France

une attaque policière surprise dans une discothèque

“Cela ne prendra pas longtemps, je le promets, nous reviendrons bientôt à la musique”, a déclaré le DJ dans le micro.

En une vingtaine de minutes, les policiers ont établi leurs identités, vidé leurs poches et procédé à des perquisitions. Environ 80 clients présents au restaurant du centre-ville, se soumettent à la surprenante opération de contrôle, réalisée peu après une heure du matin, dans la nuit de vendredi à samedi.

“C’est bizarre de voir tout le club allumé, toutes les lumières, comme si on était au restaurant”, raconte Bastien, un client d’une cinquantaine d’années.

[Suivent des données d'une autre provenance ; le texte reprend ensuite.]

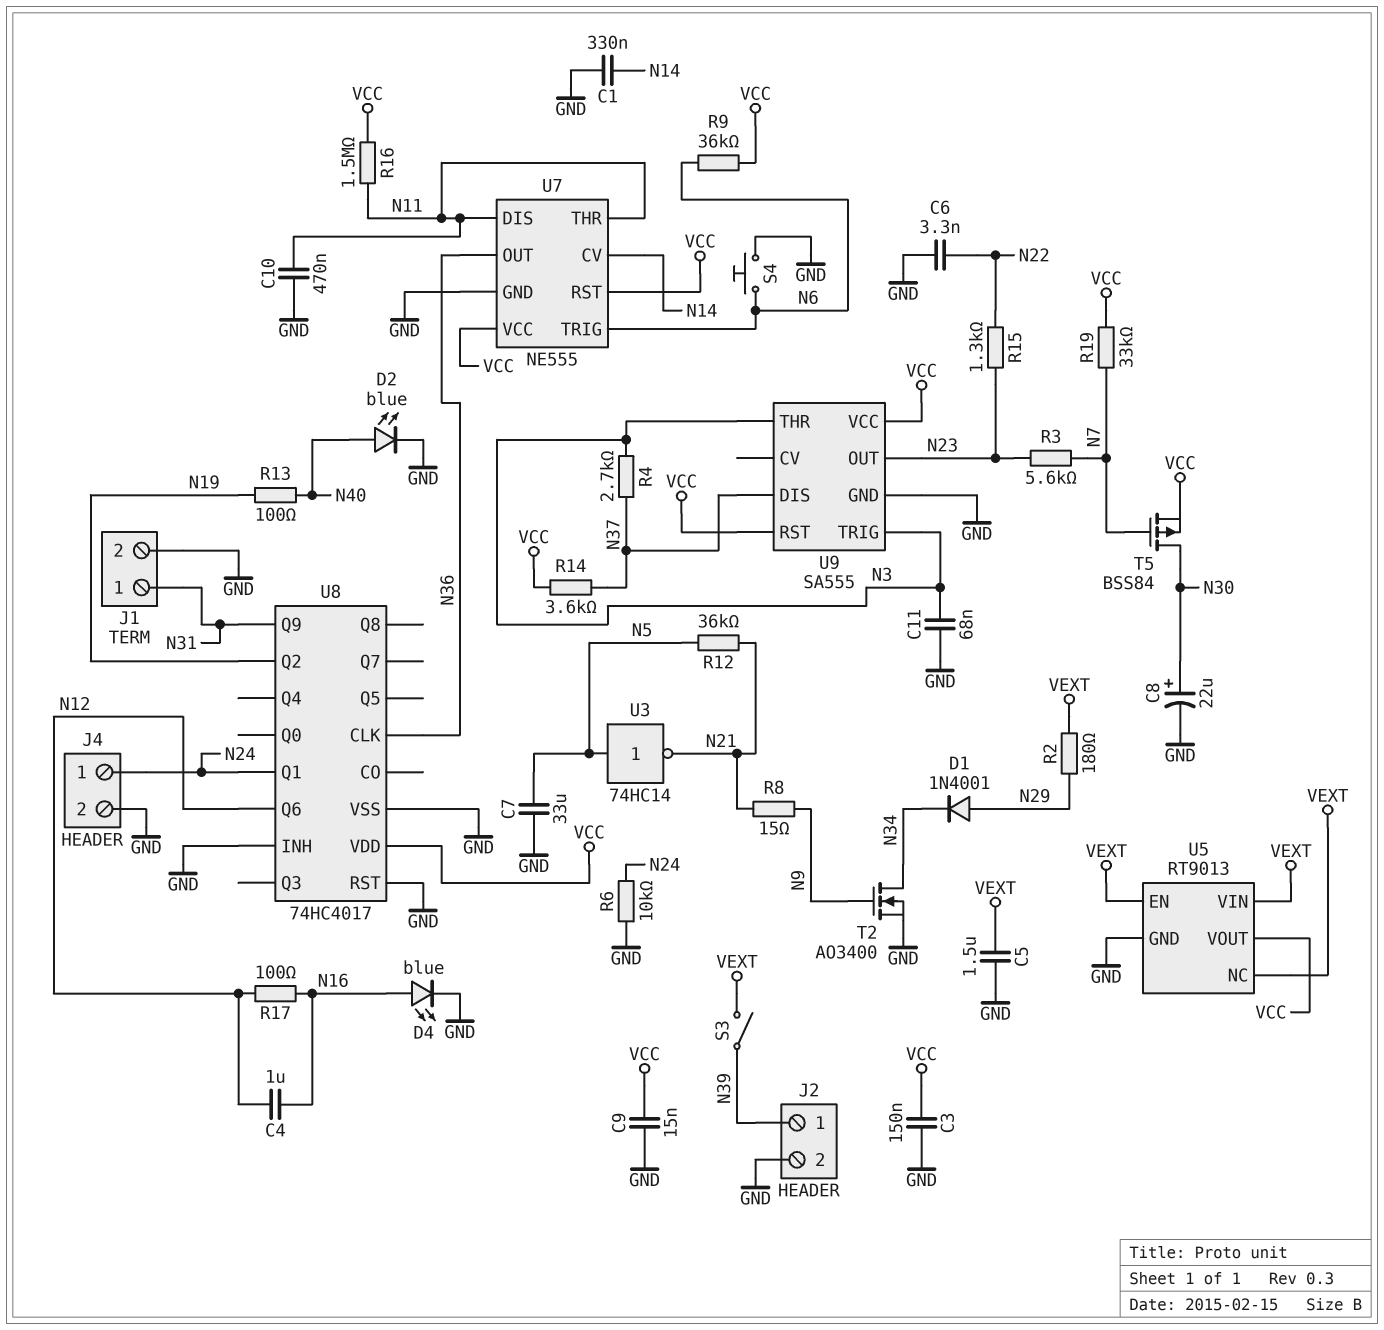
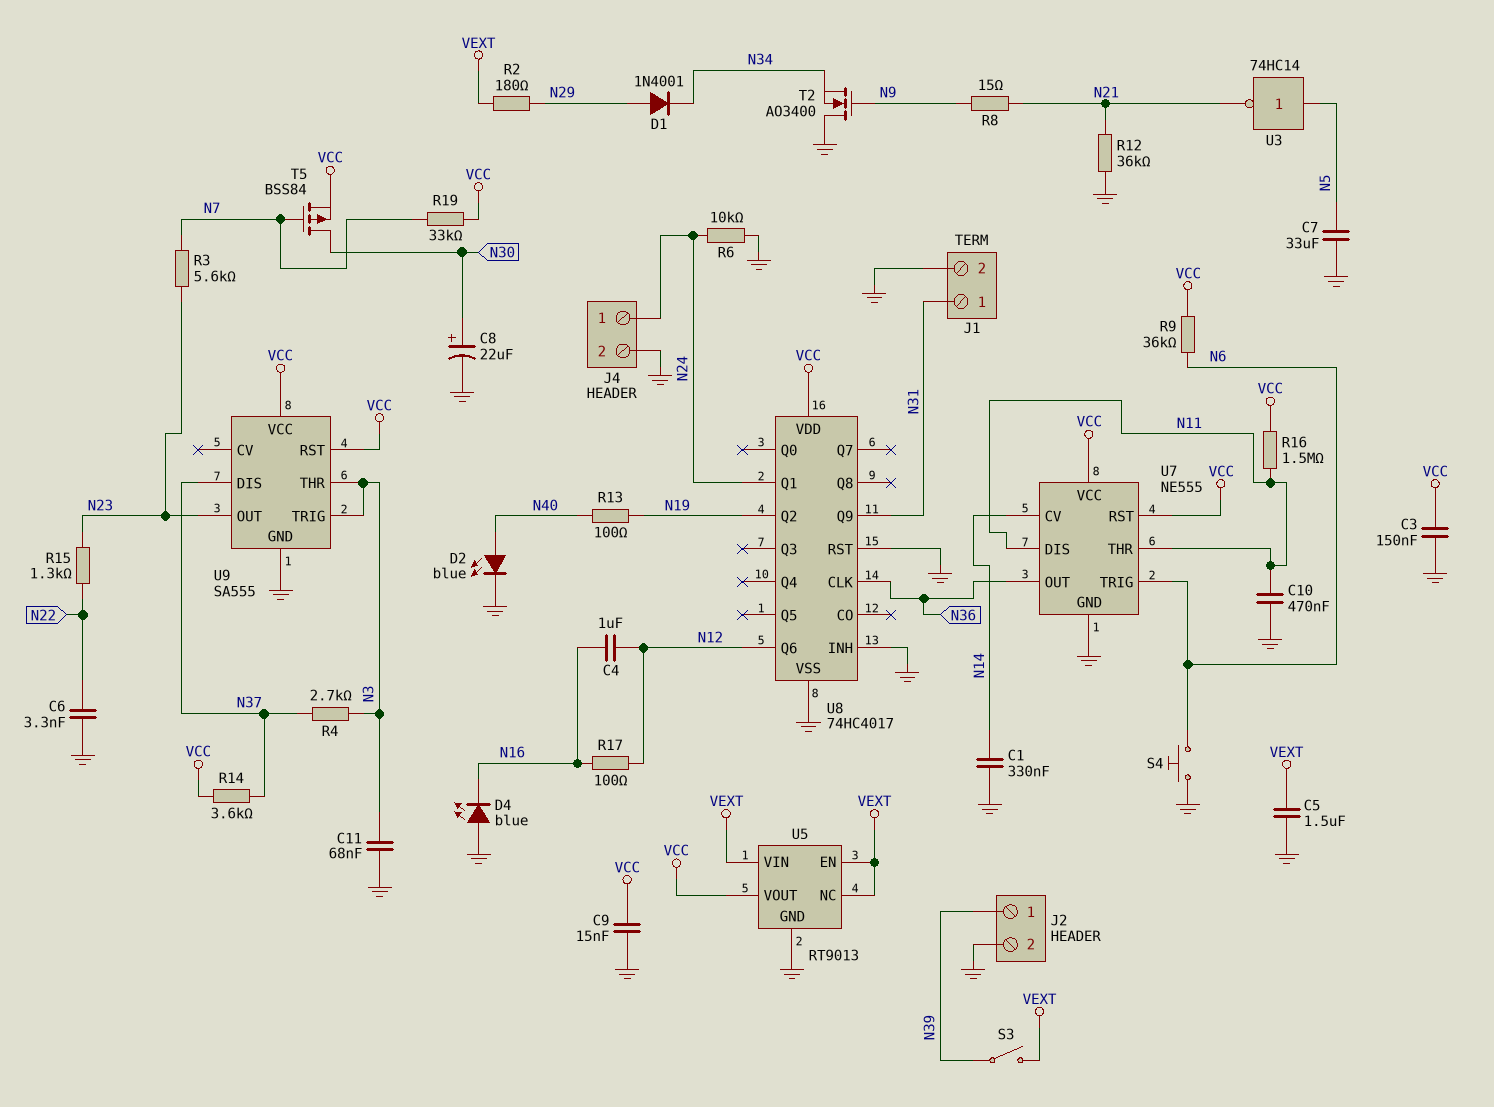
D4: LED blue (A N16, K GND) -> LED blue (A GND, K N16)
R12: 36k (N5, N21) -> 36k (GND, N21)
T2: NMOS AO3400 (G N9, D N34, S GND) -> NMOS AO3400 (G N9, D GND, S N34)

“Bonjour l’ambiance ! murmura le manager du T Dansant, Jérôme Bonefoy. “Ce n’est pas comme si nous n’avions pas eu deux années pourries”, plaisante-t-il, faisant allusion à la longue impasse de la crise sanitaire. Mais pour Dylan, une jeune blonde coiffée, “c’est normal à cause de tout ce qui arrive aux morsures”.

L’opération vise à “montrer que la police et le parquet sont sur les lieux et sont particulièrement vigilants” face à un phénomène mystérieux qui touche le monde de la nuit et des vacances en France depuis plusieurs mois, a indiqué le procureur de Roan Abdelkrim Green. , présent lors du contrôle de T Dansant.

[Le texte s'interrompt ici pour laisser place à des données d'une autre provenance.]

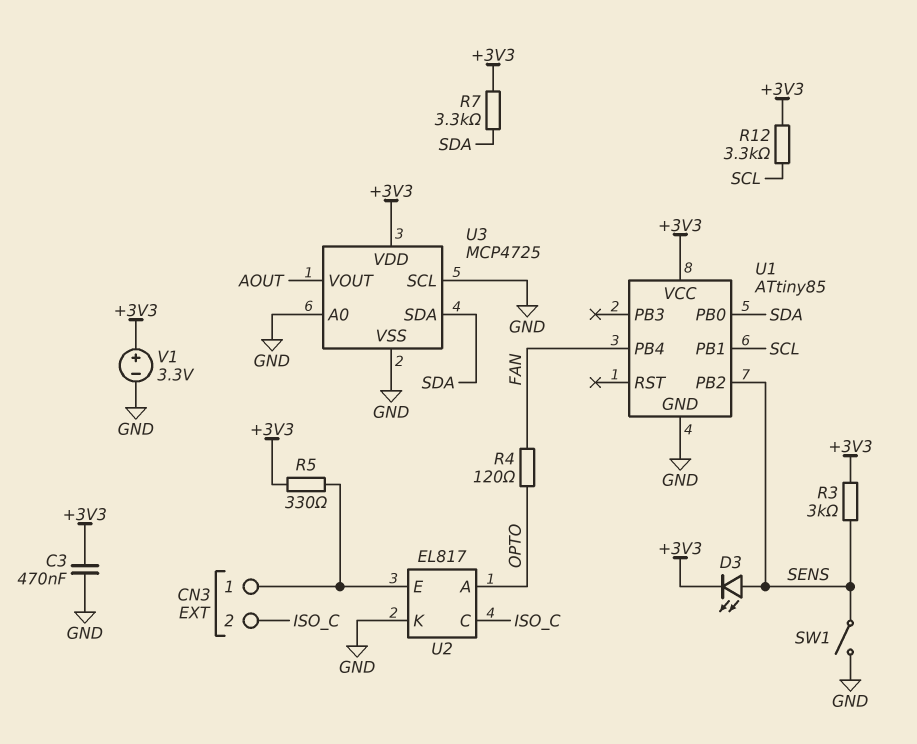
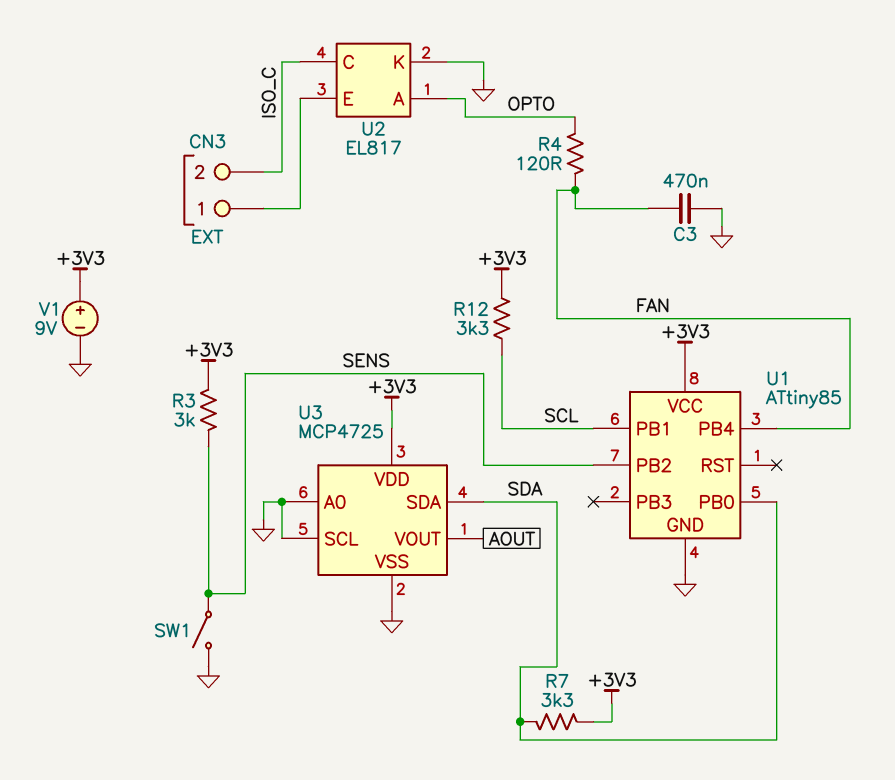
C3: 470nF (+3V3, GND) -> 470nF (FAN, GND)
D3: LED (A SENS, K +3V3) -> none
R5: 330 (+3V3, CN3/1) -> none
V1: 3.3V (plus +3V3, minus GND) -> 9V (plus +3V3, minus GND)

L’inexplicable vague de piqûres a touché ces derniers mois les discothèques, bars et festivals de tout le pays, avec des plaintes déposées de Lille à Béziers et de Lorient à Grenoble, en passant par Lyon, Besançon ou Valence.

Au total, 250 personnes se sont tournées vers la police, affirmant avoir été mordues et “une seule a présenté une sérologie positive au GHB”, selon un bilan national reçu de source policière à Paris.

Les victimes provoquent une sensation de brûlure, parfois douloureuse, parfois accompagnée de nausées, de vertiges, de frissons voire de convulsions. D’autres disent n’avoir “rien senti”, comme cette lycéenne de 18 ans qui a porté plainte après avoir été mordue le 22 avril au T Dansant, où elle fêtait un anniversaire avec des amis.

hématome

“J’accompagnais une amie aux toilettes (…) quand un garçon m’a touché le cul”, a raconté à l’AFP la jeune fille, qui préfère garder l’anonymat. Lorsqu’elle est rentrée chez elle, elle a trouvé “un gros hématome avec un point rouge au centre de son cul droit”.

Elle s’est immédiatement rendue à l’hôpital, où on lui a prescrit un traitement préventif anti-VIH et anti-hépatique. Une enquête judiciaire a été ouverte pour “violences intentionnelles et usage intentionnel d’une substance nocive”, un crime passible de trois ans de prison. Et le lycéen a décidé de ne pas retourner en boîte de nuit : “J’ai supprimé le mot de ma tête, je ne pense pas que je reviendrai. Nous passons une bien meilleure soirée avec des amis que nous connaissons.

Dylan, il vient au T Dansant, même si on “y pense un peu au fond du subconscient”. Il y a une vingtaine de plaintes dans la Loire, et quatre des 30 discothèques du département sont concernées, selon les données de la préfecture et de l’Union des commerçants et des industries de l’industrie hôtelière (UMIH).

Les propriétaires de boîtes de nuit tentent de s’organiser, vérifient le contenu des sacs et des poches des clients ou intensifient la vidéosurveillance alors que les autorités se mobilisent pour réagir, s’inquiétant du risque de psychose. Ainsi, la préfecture de la Loire a organisé vendredi une réunion de coordination avec des représentants de la police, de la gendarmerie et du secteur de nuit.

Il est important pour le procureur de Roanne d’être “dans le domaine de la prévention, d’attirer l’attention des jeunes”, de leur faire savoir “qu’ils doivent être vigilants, qu’ils doivent être prudents, car malheureusement ce phénomène de morsures sauvages ne s’estompe pas.